Tenemos toda esta semana para pensar en lo que más importa, Mac

maxresdefault 1

Querido amigo Mac:

En este domingo me gustaría reflexionar contigo sobre este suceso tan importante y vital para cada ser humano. Desde la infancia, recuerdo que la culminación de la Semana Santa era el Domingo de Resurrección. Después de la Cuaresma, que en la niñez nos parecía muy larga y con las vivencias de una semana de celebraciones religiosas, llegaba el ‘Sábado de Gloria’ –ahora Sábado Santo– con la quema de los ‘judas’, que nos permitían un gozo que no alcanzábamos a comprender, como no entendíamos la enorme trascendencia de la Resurrección del Salvador.

Recuerdo que los sábados nos enviaban los padres a la “doctrina” y ahí trataban de explicarnos el portento de Cristo Resucitado. No entendíamos nada porque repetíamos como pericos lo que no era bien explicado y menos bien entendido, dada nuestra edad y la poca pedagogía de los “catequistas”. Y creo que ya en la edad adulta y la madurez, muchos seguimos sin entender el hermoso y profundo significado que este admirable suceso histórico tiene para cada ser humano.
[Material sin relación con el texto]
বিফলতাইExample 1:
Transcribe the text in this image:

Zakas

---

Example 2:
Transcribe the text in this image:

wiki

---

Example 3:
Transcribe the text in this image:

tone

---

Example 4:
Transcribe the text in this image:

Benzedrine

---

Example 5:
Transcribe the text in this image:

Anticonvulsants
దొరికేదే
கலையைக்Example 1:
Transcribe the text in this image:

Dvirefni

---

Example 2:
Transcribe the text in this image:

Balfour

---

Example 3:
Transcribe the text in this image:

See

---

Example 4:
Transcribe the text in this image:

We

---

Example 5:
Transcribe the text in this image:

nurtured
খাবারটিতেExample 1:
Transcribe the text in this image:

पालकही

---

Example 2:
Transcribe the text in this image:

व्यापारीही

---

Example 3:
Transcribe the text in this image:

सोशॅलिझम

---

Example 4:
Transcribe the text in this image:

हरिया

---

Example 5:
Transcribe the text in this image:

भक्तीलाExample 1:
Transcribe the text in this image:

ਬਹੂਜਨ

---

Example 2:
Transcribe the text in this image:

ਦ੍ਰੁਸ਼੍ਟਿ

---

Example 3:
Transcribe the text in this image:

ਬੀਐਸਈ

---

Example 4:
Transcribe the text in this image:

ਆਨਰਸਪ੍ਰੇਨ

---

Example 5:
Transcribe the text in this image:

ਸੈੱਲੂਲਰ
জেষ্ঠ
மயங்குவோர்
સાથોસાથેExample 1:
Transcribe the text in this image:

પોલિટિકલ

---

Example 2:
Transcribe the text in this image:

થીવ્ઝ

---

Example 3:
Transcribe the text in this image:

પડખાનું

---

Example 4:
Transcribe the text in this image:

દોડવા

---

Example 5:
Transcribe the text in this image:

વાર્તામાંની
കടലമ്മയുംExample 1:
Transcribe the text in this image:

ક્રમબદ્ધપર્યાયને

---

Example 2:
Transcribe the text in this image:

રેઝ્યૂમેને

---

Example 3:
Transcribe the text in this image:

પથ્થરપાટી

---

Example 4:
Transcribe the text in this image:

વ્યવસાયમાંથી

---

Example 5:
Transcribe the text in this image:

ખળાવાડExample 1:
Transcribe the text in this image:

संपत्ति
Al recitar el credo en la celebración de la Misa, decimos: “Creo en la Resurrección de la carne y la vida perdurable” Amén. ¿Eso qué significa? Pues nada menos que Jesucristo, el Maestro Bueno nos invita a no temer a la muerte y nos ha dejado la esperanza de tocar las puertas de la eternidad que nos consiguió con su Pasión y Muerte, unidos a la promesa de una vida que no termina al dejar este mundo. No es poca cosa, ¿verdad? Por ello, el temor a la muerte debe desaparecer de nuestros miedos. Al resucitar Cristo, nos unió con Él para lograr pasar los umbrales de la eternidad con el gozo y la alegría de una vida mejor y más fecunda que la que hoy experimentamos. Jesús derrotó a la muerte y nos invita vivir con Él el gozo de saber que la vida continuará después de ese paso que todos debemos dar, a su tiempo, y que a muchos nos asusta y tratamos de negar mientras vivimos.
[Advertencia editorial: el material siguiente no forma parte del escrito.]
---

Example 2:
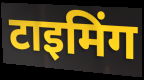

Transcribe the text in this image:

टाइमिंग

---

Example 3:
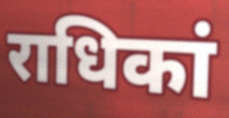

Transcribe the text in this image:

राधिकां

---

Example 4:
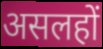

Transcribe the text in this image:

असलहों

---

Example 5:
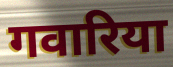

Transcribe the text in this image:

गवारियाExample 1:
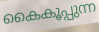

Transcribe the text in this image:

കൈകൂപ്പുന്ന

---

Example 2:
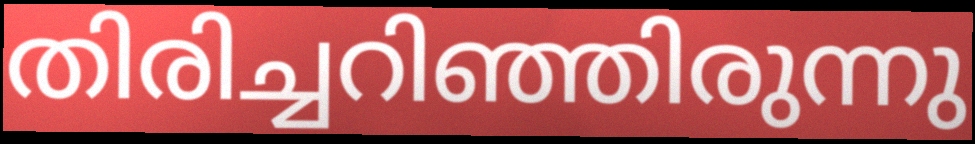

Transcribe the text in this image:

തിരിച്ചറിഞ്ഞിരുന്നു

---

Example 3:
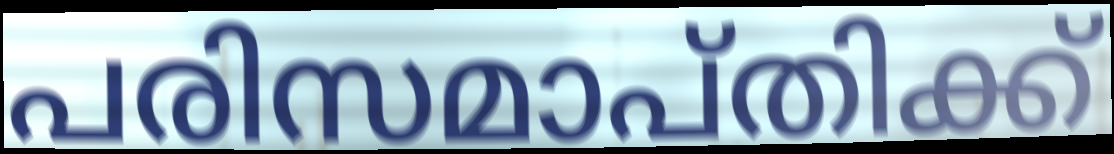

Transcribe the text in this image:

പരിസമാപ്തിക്ക്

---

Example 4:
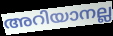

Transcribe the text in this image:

അറിയാനല്ല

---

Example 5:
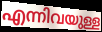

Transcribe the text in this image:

എന്നിവയുള്ള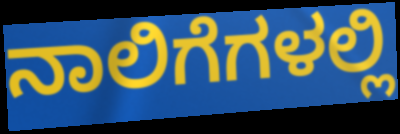
ನಾಲಿಗೆಗಳಲ್ಲಿ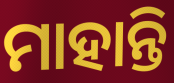
ମାହାନ୍ତିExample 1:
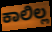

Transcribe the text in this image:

ಕಾಲಿಲ್ಲ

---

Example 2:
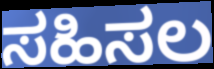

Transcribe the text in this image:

ಸಹಿಸಲ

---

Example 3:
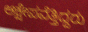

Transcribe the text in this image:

ಆಕ್ಷೇಪವೆತ್ತಿದ್ದರು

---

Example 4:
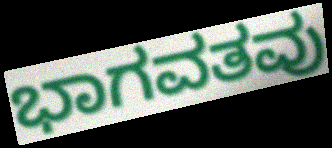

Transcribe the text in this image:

ಭಾಗವತವು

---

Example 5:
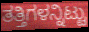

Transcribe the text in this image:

ತತ್ತಿಗಳನ್ನಿಟ್ಟು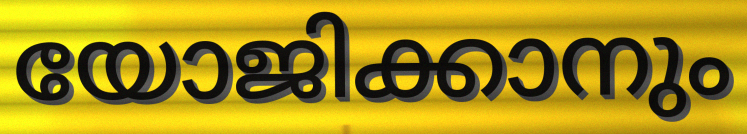
യോജിക്കാനുംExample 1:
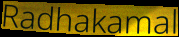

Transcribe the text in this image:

Radhakamal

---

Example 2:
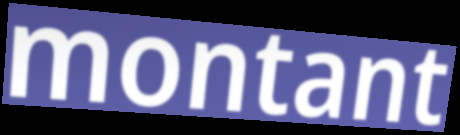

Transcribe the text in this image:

montant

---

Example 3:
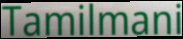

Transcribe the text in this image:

Tamilmani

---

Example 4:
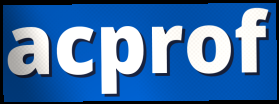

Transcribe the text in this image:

acprof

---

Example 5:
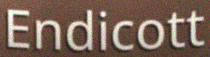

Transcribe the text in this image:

EndicottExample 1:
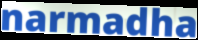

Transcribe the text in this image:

narmadha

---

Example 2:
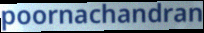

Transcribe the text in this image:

poornachandran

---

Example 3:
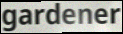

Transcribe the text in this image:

gardener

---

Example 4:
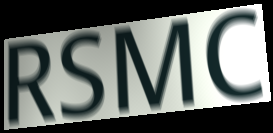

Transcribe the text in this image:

RSMC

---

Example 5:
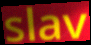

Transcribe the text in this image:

slavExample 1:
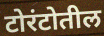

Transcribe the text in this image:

टोरंटोतील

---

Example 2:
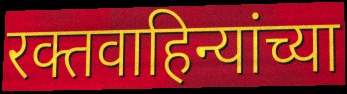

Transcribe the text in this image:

रक्तवाहिन्यांच्या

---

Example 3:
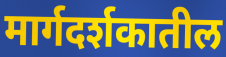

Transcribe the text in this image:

मार्गदर्शकातील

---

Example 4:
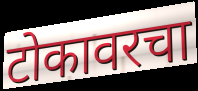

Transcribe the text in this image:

टोकावरचा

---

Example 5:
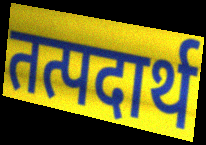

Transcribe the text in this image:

तत्पदार्थ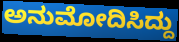
ಅನುಮೋದಿಸಿದ್ದುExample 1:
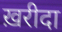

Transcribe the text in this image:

ख़रीदा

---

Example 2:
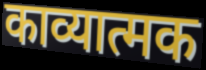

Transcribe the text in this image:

काव्यात्मक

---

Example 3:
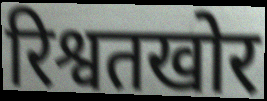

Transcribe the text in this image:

रिश्वतखोर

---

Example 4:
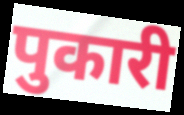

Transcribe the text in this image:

पुकारी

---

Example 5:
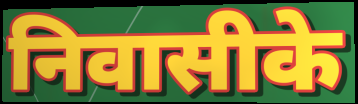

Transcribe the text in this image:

निवासीके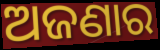
ଅଜଣାରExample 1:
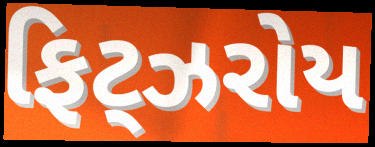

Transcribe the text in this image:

ફિટ્ઝરોય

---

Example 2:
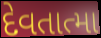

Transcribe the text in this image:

દેવતાત્મા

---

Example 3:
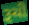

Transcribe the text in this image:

રૂચી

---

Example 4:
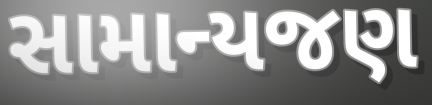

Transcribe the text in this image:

સામાન્યજણ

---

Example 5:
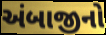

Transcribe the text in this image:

અંબાજીનોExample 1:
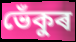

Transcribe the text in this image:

ভেঁকুৰ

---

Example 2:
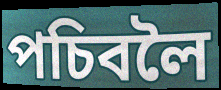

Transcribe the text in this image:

পচিবলৈ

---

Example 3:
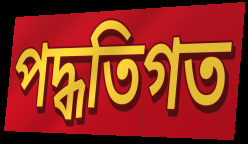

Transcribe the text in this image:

পদ্ধতিগত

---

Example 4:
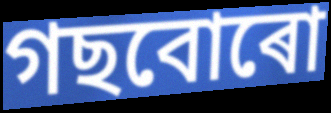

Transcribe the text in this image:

গছবোৰো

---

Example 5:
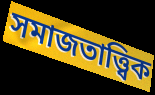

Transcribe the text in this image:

সমাজতাত্ত্বিক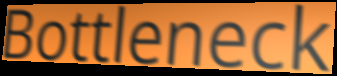
Bottleneck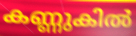
കണ്ണുകിൽ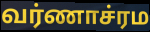
வர்ணாச்ரம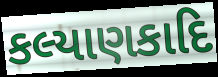
કલ્યાણકાદિ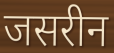
जसरीन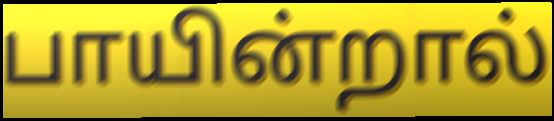
பாயின்றால்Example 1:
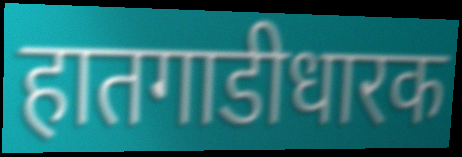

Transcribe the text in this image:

हातगाडीधारक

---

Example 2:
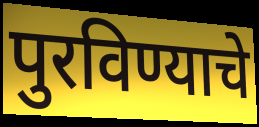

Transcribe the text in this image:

पुरविण्याचे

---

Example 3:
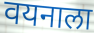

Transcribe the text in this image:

वयनाला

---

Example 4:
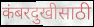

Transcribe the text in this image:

कंबरदुखीसाठी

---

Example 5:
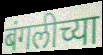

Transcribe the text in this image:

बंगलीच्या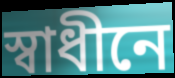
স্বাধীনে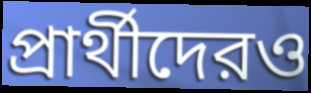
প্রার্থীদেরওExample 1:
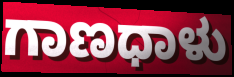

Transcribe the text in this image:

ಗಾಣಧಾಳು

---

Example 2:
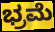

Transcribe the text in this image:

ಭ್ರಮೆ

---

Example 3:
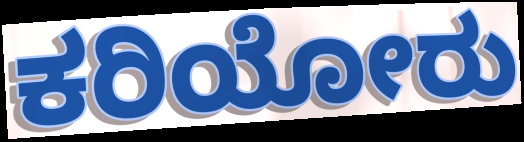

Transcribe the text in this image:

ಕರಿಯೋರು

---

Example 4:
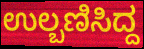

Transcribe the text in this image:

ಉಲ್ಬಣಿಸಿದ್ದ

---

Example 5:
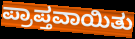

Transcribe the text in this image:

ಪ್ರಾಪ್ತವಾಯಿತು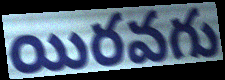
యిరవగు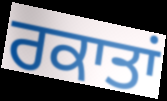
ਰਕਾਤਾਂ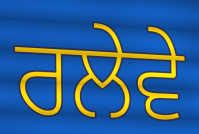
ਰਲੇਵੇ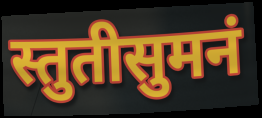
स्तुतीसुमनंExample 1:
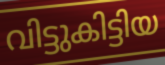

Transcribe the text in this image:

വിട്ടുകിട്ടിയ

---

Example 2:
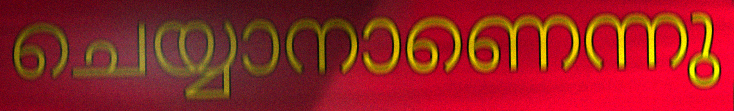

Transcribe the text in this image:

ചെയ്യാനാണെന്നു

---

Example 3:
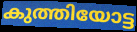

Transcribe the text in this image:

കുത്തിയോട്ട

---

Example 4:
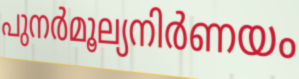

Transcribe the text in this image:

പുനർമൂല്യനിർണയം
Desterremos los miedos, y mejor tratemos de edificar una vida que nos haga acreedores a cruzar el portón de la eternidad sin sustos ni sobresaltos. Tratemos de vivir con honestidad, manejando valores que nos llevan a disfrutar de las promesas de un Dios que se hizo hombre, mostrándonos los senderos del amor y de la comprensión, dejando una doctrina que nos lleva a la hermandad y a la justicia, para vivir en un mundo más humano al practicar las enseñanzas que Él nos dejó en su paso por este planeta.
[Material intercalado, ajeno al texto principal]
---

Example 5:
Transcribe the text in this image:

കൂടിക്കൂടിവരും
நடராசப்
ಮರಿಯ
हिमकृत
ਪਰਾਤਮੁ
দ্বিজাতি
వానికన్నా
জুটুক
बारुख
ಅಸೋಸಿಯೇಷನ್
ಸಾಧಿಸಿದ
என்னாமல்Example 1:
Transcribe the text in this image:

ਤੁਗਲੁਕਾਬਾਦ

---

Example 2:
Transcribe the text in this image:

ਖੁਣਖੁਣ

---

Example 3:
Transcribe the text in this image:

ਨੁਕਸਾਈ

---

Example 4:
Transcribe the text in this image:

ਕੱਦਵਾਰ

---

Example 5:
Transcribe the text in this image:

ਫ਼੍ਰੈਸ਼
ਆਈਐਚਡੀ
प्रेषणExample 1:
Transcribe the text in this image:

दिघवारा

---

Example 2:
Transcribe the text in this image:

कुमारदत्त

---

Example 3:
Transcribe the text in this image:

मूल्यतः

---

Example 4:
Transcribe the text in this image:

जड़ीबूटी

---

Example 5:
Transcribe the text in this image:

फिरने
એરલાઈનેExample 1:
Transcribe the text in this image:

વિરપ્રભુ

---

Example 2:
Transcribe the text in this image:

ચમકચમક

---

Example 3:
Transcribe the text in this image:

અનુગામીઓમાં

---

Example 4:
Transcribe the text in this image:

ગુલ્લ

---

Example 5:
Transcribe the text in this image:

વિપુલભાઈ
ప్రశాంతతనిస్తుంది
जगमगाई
Sólo me gustaría añadir, mi buen Mac, que hayas vivido una Semana Santa con mucha reflexión sobre los hechos que recordamos y que las vivencias de los viernes de Cuaresma con la sabrosa capirotada, el arroz con leche y polvo de canela y la bebida de agua con betabel y lechuga hayan adornado tus recuerdos al revivir las experiencias de un pasado que fue hermoso y que podemos renovar para encontrar una felicidad a la que estamos llamados todos. Te deseo una Pascua con plenitud y llena de esperanzas por una vida mejor para todos. Recibe mi cálido abrazo y mis mejores deseos. ¡Ánimo!: Mac.